The Matrix'te Marksizm ile Alakalı Ekonomik ve Toplumsal Göndermeler

TAKİP ET

The Matrix'te Marksizm ile Alakalı Ekonomik ve Toplumsal Göndermeler

The Matrix, 20. yy sonuyla 21. yy amerika'sındaki ortalama işçinin/emekçinin sömürüsünü marksist bir perspektiften dramatize etmede iyi bir iş çıkarır. film, karl marx'ın çalışmalarında bulunabilecek sayısız sosyal ve ekonomik temaya göndermede bulunur.

el cihazlarının bulundukları yeri ve iki teslimat arasındaki geçen süreyi gösteren kargo işçilerinden, daktilo vuruşları dakika dakika kaydedilen veri giriş elemanlarına, yaptığı telefon sayısı izlenen müşteri servisi temsilcilerine kadar işçiler, marx'ın yüzyıl önce yazdığı gibi giderek daha fazla teknolojik gözetim altına alınmaktadır. eğer, 20. yy'da işyerinin kapısına asılan saat, kapitalist bir baskının işaretiyse, bugünün çalışanlarının ofis içinde ve dışında her hareketini takip eden yönetim yazılımları duvar saatinden yalnızca bir derece farkla ayrılmaktadır. işçilerin makineler tarafından artan kontrolü çok uzun zamandan beri marksistlerin mesele edindiği bir konudur ve matrix bu süregiden trendin ters-ütopik içerimlerinin örneklerini sunmaktadır.

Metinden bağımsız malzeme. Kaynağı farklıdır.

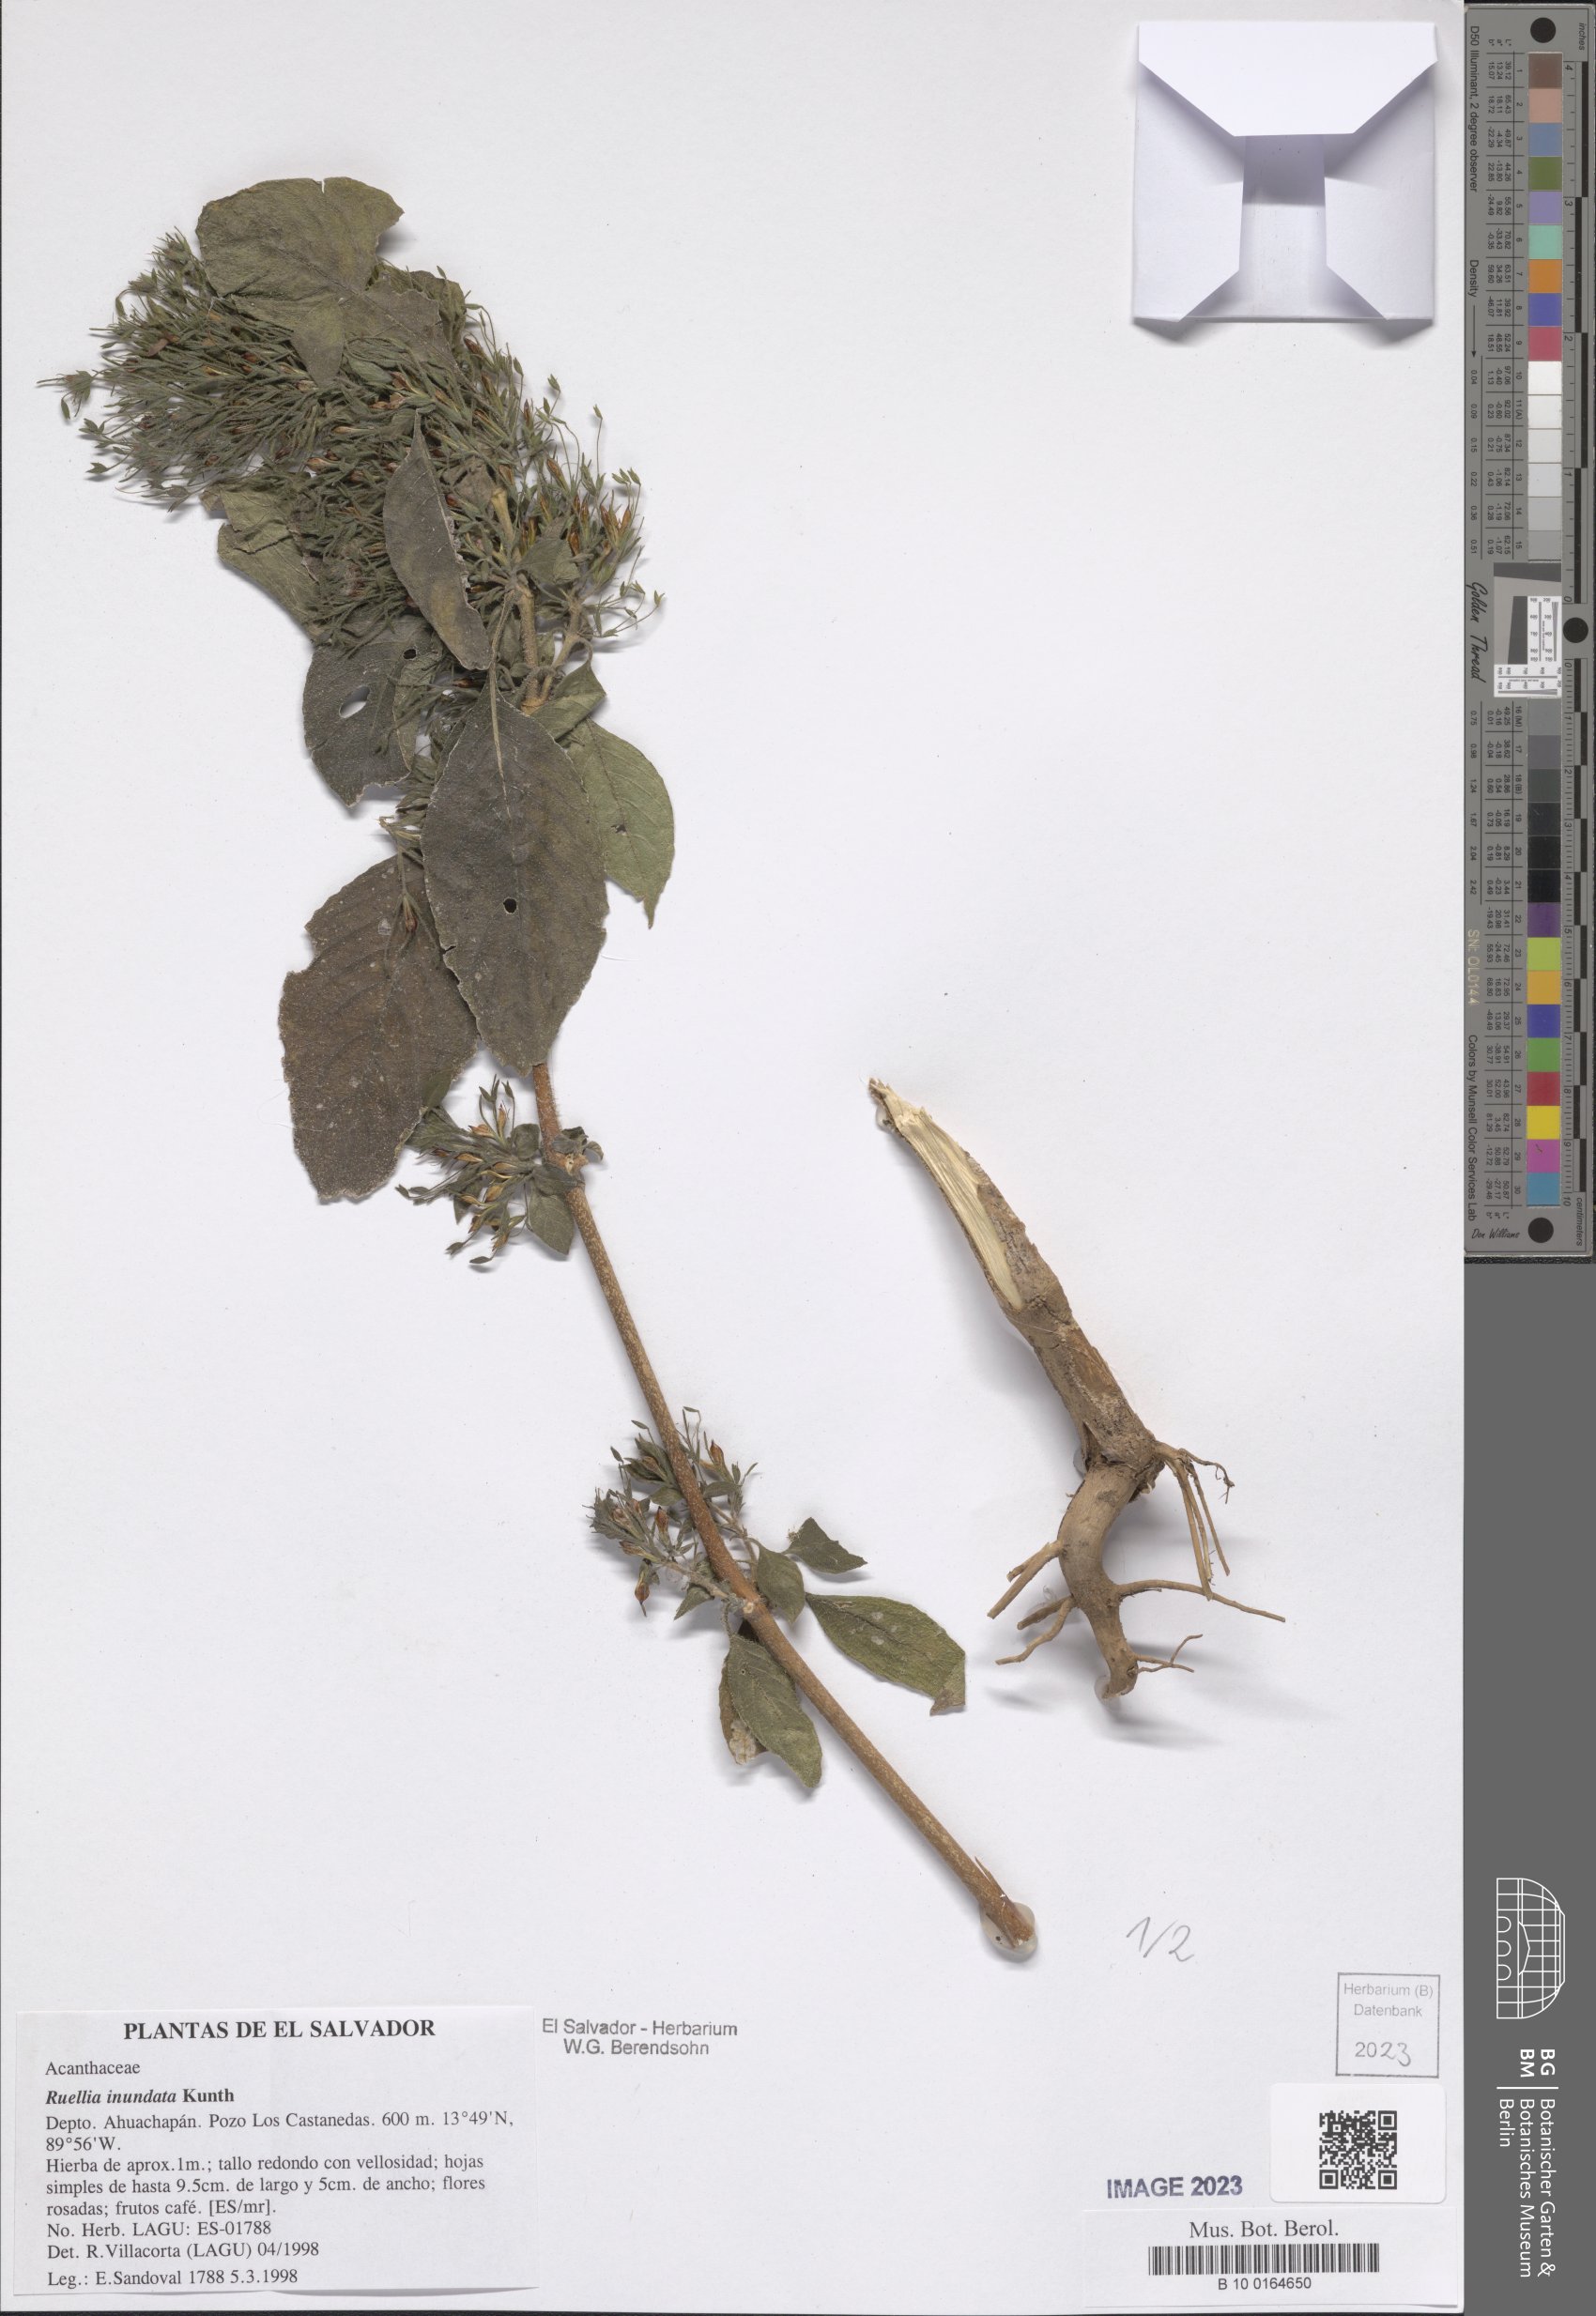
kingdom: Plantae
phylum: Tracheophyta
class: Magnoliopsida
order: Lamiales
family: Acanthaceae
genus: Ruellia
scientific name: Ruellia inundata
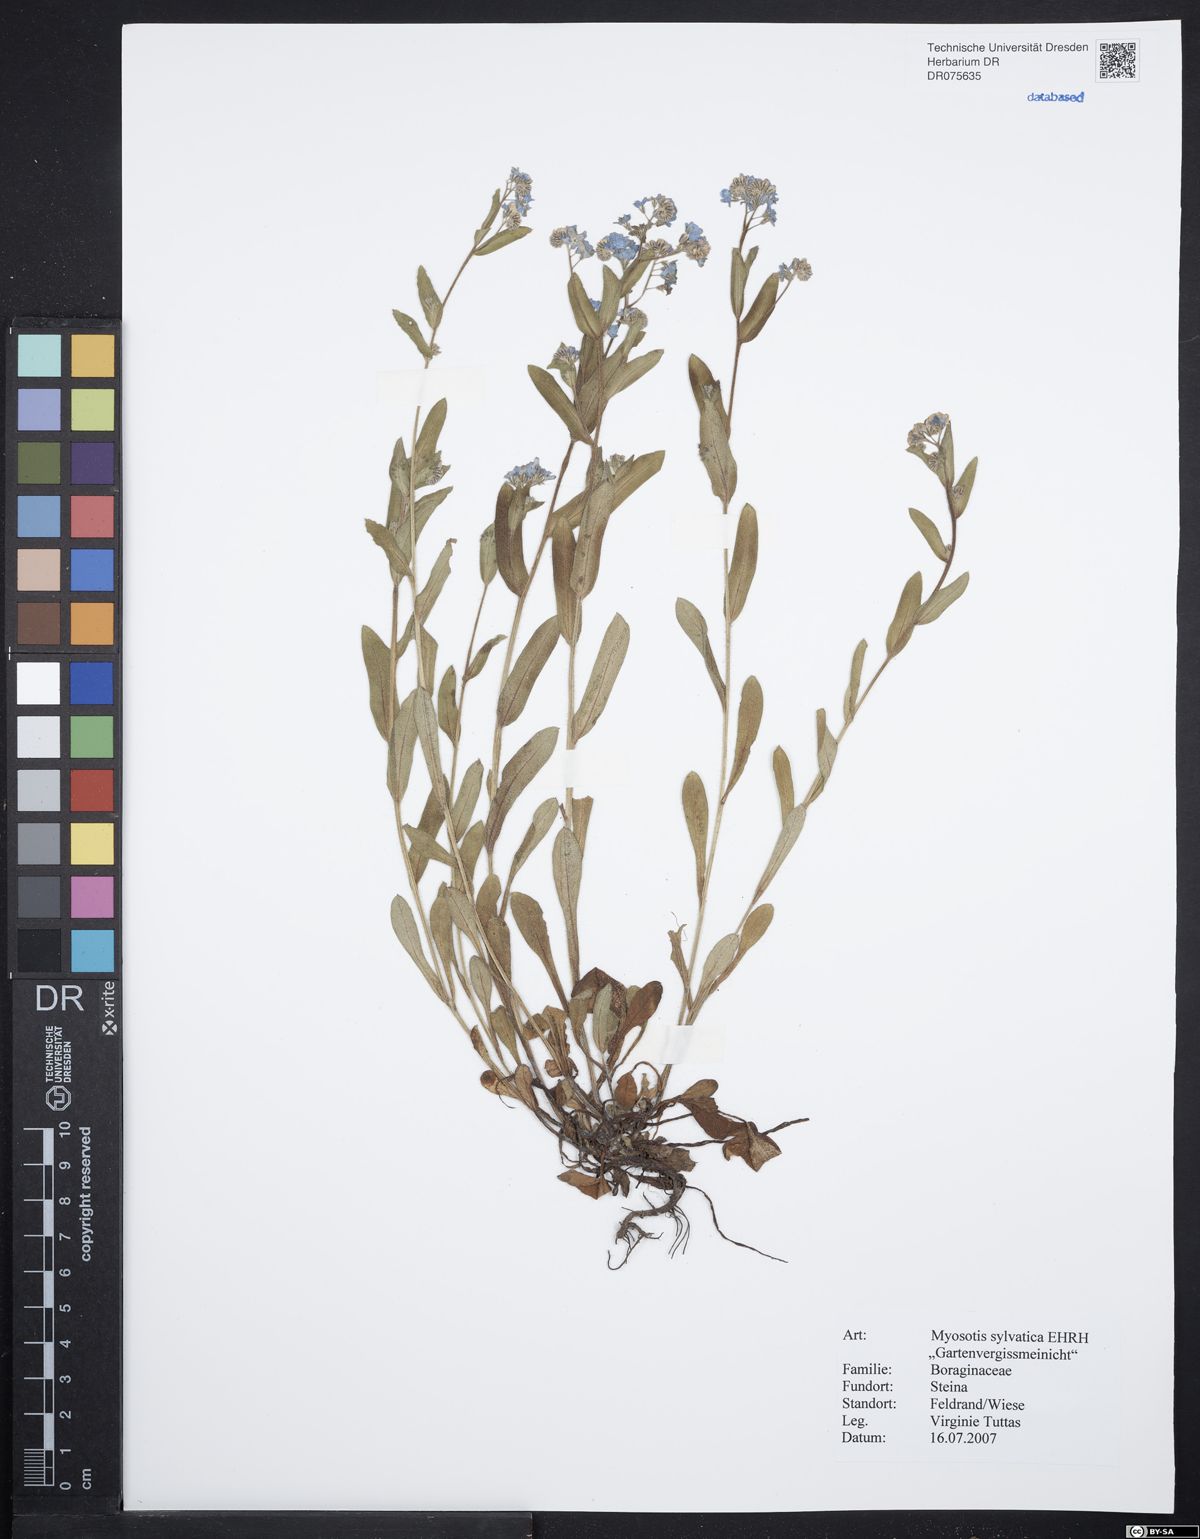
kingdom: Plantae
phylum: Tracheophyta
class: Magnoliopsida
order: Boraginales
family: Boraginaceae
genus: Myosotis
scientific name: Myosotis sylvatica
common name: Wood forget-me-not
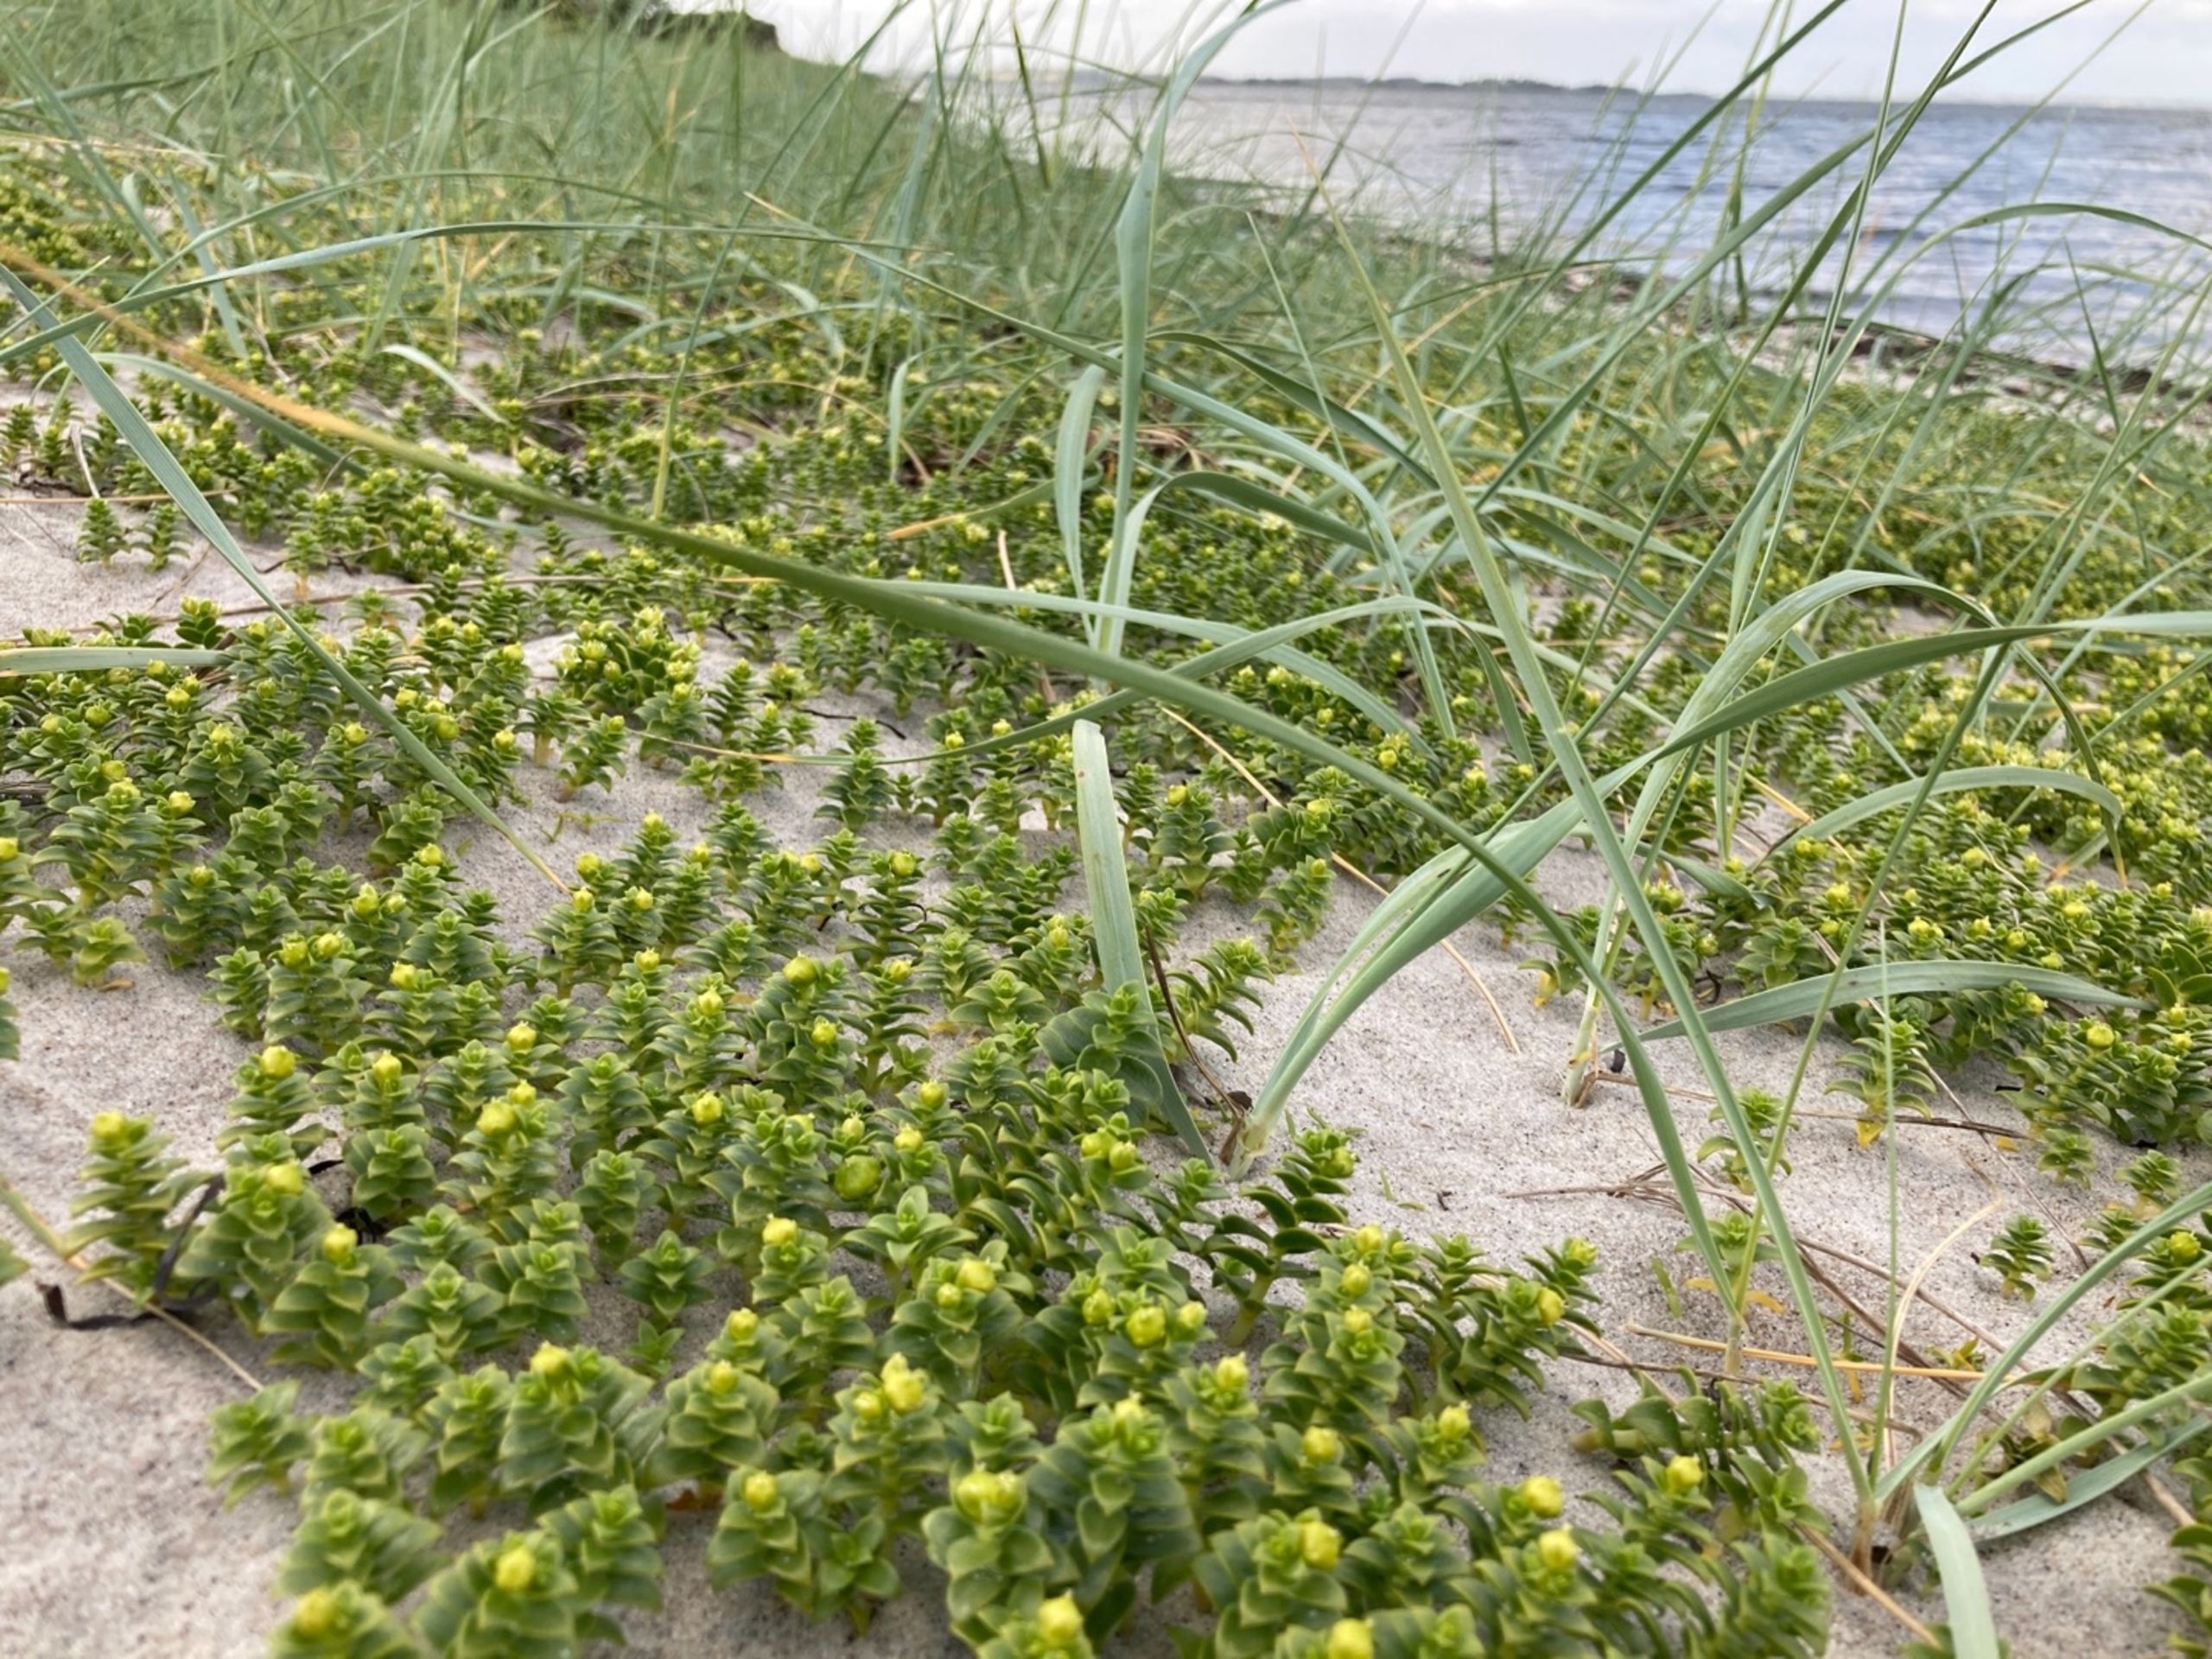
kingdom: Plantae
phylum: Tracheophyta
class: Magnoliopsida
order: Caryophyllales
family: Caryophyllaceae
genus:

Marks'a göre işçiler kapitalizmde işin gerçeklerinden "yabancılaştırılmış" oldukları için emekleri ile ürettikleri sermaye arasındaki ilişkiyi göremezler. dahası çalışmaya zorlandıklarını fark edemezler, emeklerini özgür bir biçimde sattıklarına inandıkları bir serbest piyasada çalıştıklarına inanırlar. aslında sömürülmektedirler. çünkü ne zaman ve nasıl çalışacaklarına karar veremezler. işverenlerin, sermaye sahiplerinin şartlarını kabul etmek zorundadırlarlar.

Filmdeki "kalem pil" metaforu, köleler veya mecburi hizmetle askere alınanlar gibi, makineler için güç sağlayan işçilerin zor durumuna dair marksist endişelerin bir ifadesi olarak okunabilir.